Toll is $1.00 for car and driver each additional passenger is ,75 cents the toll was $3.25 how many people were riding in car?
Let's call the number of additional passengers "x".
The toll for the car and driver is $1.00, so we have: 1 + x passengers.
The toll for each additional passenger is $0.75, so the rest of the toll, $3.25 - $1.00 = $2.25, must account for the additional passengers' tolls.
We can set up the equation: 1 + 0.75x = 2.25.
Subtracting 1 from both sides, we get: 0.75x = 1.25.
Dividing both sides by 0.75, we find x = 1.67.
Since we can't have a fraction of a passenger, we have to round down.
Thus, there were 1 additional passenger riding in the car.

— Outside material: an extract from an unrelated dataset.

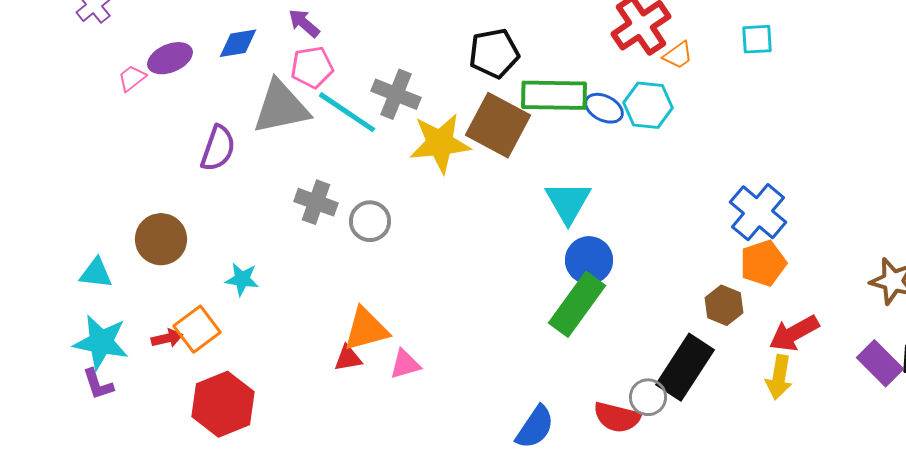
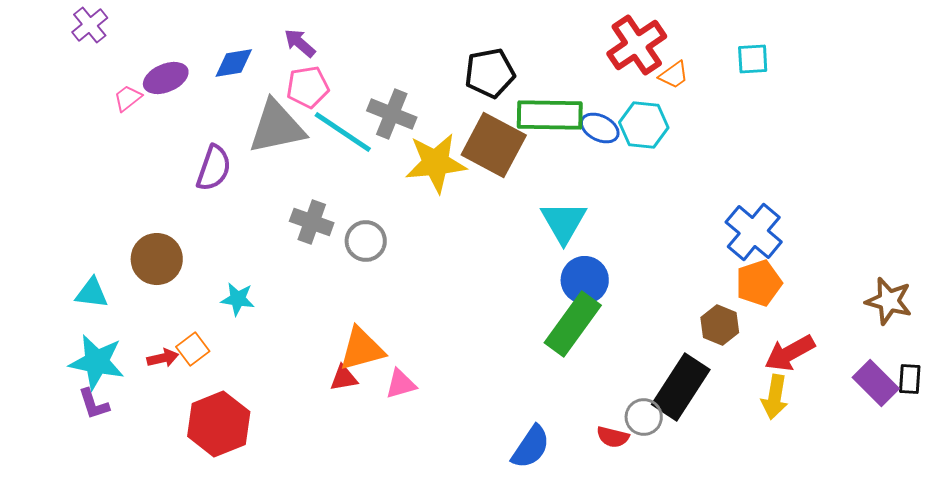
orange square: (197, 329) -> (193, 349), size x0.7
red semicircle: (617, 417) -> (613, 437), size x0.7

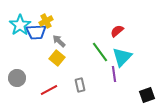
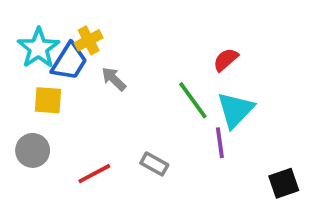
blue trapezoid: (36, 32) -> (69, 62), turned -55
yellow square: (57, 58) -> (48, 100), moved, turned -35
gray rectangle: (80, 85) -> (154, 164), turned -48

Adding the car driver, the total number of people riding in the car is 1 + 1 = 2. Answer: \boxed{2}.
Let's set up an equation to solve this problem.
Let's assume that the number of additional passengers in the car is represented by 'x'.
The cost for the car and driver is $1.00, and each additional passenger costs $0.75. Therefore, the total cost of the toll can be calculated using the equation:
1 + 0.75x = 3.25
Now, let's solve the equation for 'x' to find the number of additional passengers:
0.75x = 3.25 - 1
0.75x = 2.25
Dividing both sides by 0.75, we get:
x = 2.25 / 0.75
x = 3
So, there were 3 additional passengers riding in the car.